Un connubio, quello di Grechi-De Gregori, che è rimasto per tanto tempo nell’anonimato, fino, per l’appunto, al 1993 con “Il bandito e il campione”. Adesso Luigi Grechi è molto popolare, ma è rimasto sempre lo stesso antidivo d’autore. Il suo ultimo album “Pastore di nuvole” è un lavoro eccellente che vaga nelle atmosfere country & western, con richiami Dylaniani: ad esempio il “Fuoco e la danza” riportano a memorie legate a “Pat Garret and Billy The Kid” e a “Desire”.

Luigi Grechi proporrà il suo nuovo disco in concerto, insieme al meglio della sua produzione, questa sera, 30 ottobre, al Folk Club di Torino, in via Perrone 3, alle ore 22.30. Decisamente interessante sarà ascoltare dal vivo l’intensa versione di un brano di Tom Russel e Peter Case (“Ma che vuoi da me”), poi toccherà alla divertente “Eccolo lo stronzo” dove Luigi prende in giro se stesso e la sua propensione per un immagine country & western. Riflessivo, invece, nell’omonimo brano che dà il titolo al suo ultimo album, con una sonorità degna colonna per un film.

Luigi Grechi, sei un cantautore che, da anonimo, è diventato popolare grazie al mondo del folk, che non hai mai abbandonato.

Sì, è vero, i miei dischi sono pieni di suoni acustici, di ballate e di canzoni narrative. Sono anche legato alla tradizione acustica americana, che mi ha sempre stimolato come, ad esempio, le ballate bluegrass, il blues e il country & western. Amo però la canzone francese e un grande come Fabrizio De Andrè.

Nel tuo ultimo album c’è anche il tempo per atmosfere tribali in una canzone dal sapore rock come “Diggerido”.

In questa canzone ho voluto parlare della nascita di un amore ai tempi della preistoria o in una tribù primitiva, in una festa del raccolto.

“Pastore di nuvole” è il tuo ottavo album.

E’ un album autoironico ma anche provocatorio. La prima canzone “Eccolo lo stronzo” è un brano divertente, che definirei da pagliaccio, poi arrivano con le altre canzoni anche le tematiche serie.

Sei arrivato alla popolarità con “Il bandito e il campione”, canzone che hai ceduto, come diritti, a tuo fratello Francesco.

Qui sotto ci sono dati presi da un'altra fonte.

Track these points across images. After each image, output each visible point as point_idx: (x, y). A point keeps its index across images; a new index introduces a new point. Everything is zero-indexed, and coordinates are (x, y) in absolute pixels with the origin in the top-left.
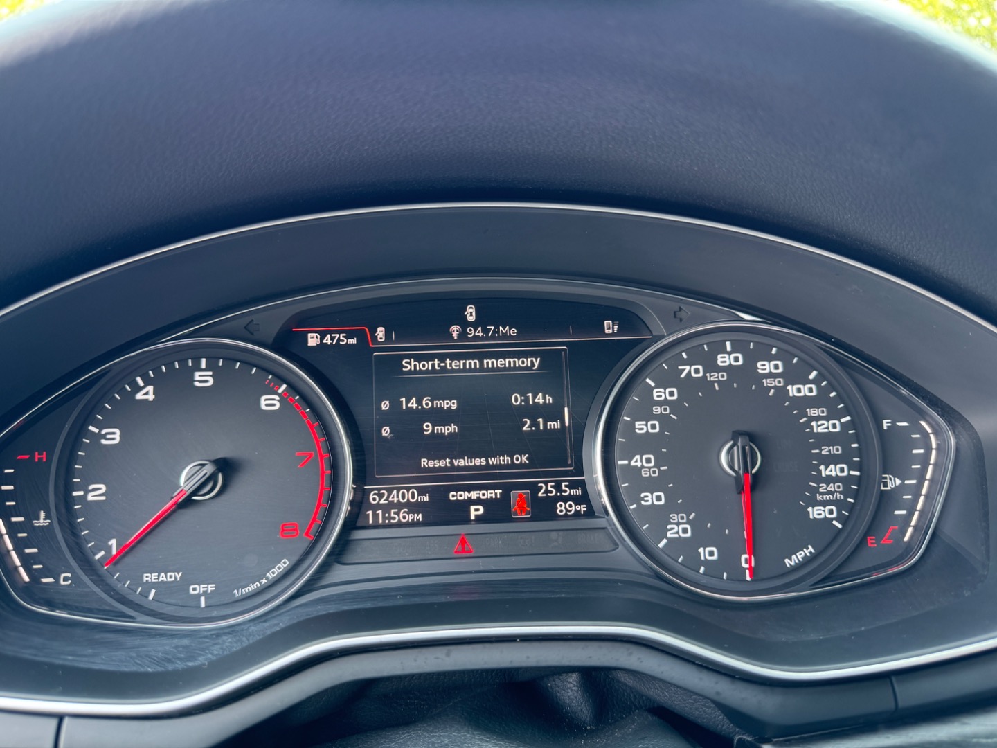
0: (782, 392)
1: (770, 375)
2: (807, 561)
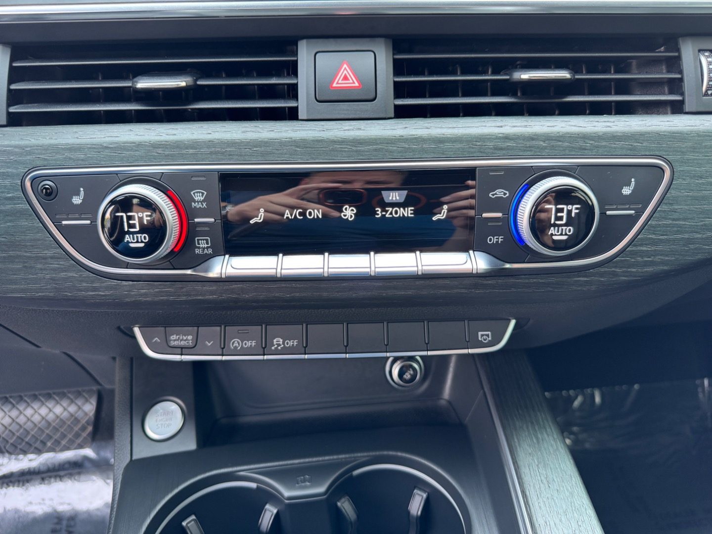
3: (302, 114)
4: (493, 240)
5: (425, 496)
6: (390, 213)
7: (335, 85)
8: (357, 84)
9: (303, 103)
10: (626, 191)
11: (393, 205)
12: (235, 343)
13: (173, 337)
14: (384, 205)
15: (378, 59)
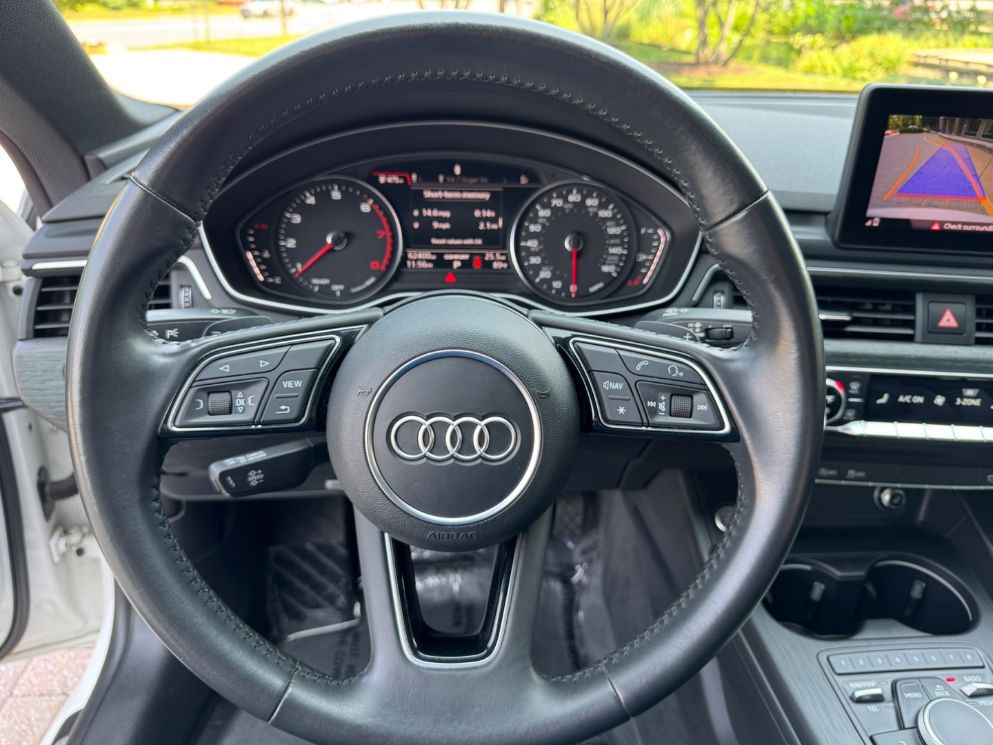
0: (596, 214)
1: (592, 206)
2: (600, 290)
3: (918, 339)
5: (924, 585)
6: (966, 402)
7: (940, 324)
8: (955, 325)
9: (918, 332)
11: (968, 397)
12: (822, 471)
14: (962, 397)
15: (968, 308)
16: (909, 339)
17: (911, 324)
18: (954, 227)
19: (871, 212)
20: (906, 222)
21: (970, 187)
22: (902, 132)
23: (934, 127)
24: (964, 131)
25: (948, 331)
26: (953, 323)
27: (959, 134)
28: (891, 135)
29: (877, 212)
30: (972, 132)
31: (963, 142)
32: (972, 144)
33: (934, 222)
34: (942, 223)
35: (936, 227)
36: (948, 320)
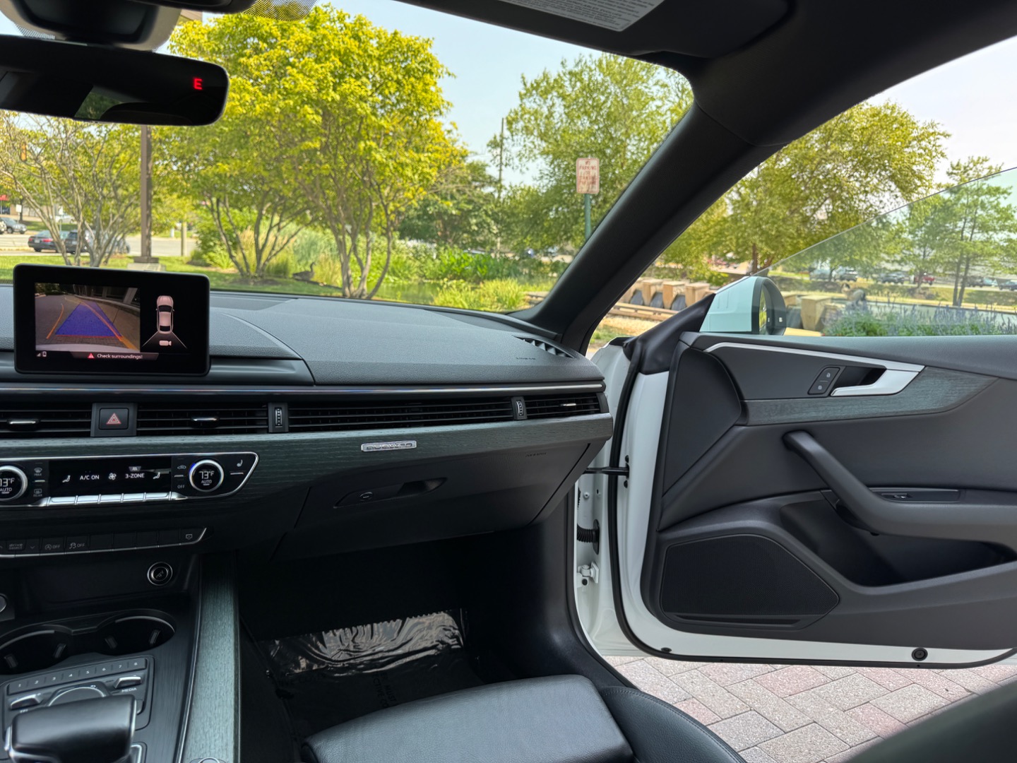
3: (92, 434)
4: (180, 487)
6: (133, 476)
7: (109, 423)
8: (119, 422)
9: (93, 430)
10: (239, 465)
11: (134, 472)
12: (48, 547)
13: (11, 545)
14: (130, 473)
15: (130, 412)
16: (87, 435)
17: (88, 425)
18: (104, 356)
19: (39, 347)
20: (68, 354)
21: (109, 330)
22: (47, 294)
23: (70, 291)
24: (92, 294)
25: (113, 427)
26: (117, 422)
27: (89, 295)
28: (40, 297)
29: (43, 348)
30: (98, 294)
31: (94, 301)
32: (101, 302)
33: (89, 353)
34: (94, 354)
35: (91, 357)
36: (114, 420)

Questa canzone l’avevo incisa su un nastro che Francesco ha sentito:

era piaciuta subito molto. A quel punto Francesco l’ha trasformata velocizzandone il ritmo rispetto all’originale.

Cosa hai provato quando hai vinto il Premio Tenco?

Per me che non sono un vero musicista, ma un innamorato della musica è stato un grande onore.

Le tue canzoni narrano storie di personaggi quasi sempre perdenti…

Io più che perdenti li chiamerei eroi della vita quotidiana: è più interessante raccontare di loro piuttosto che di coloro che raggiungono il successo attraverso le regole del gioco.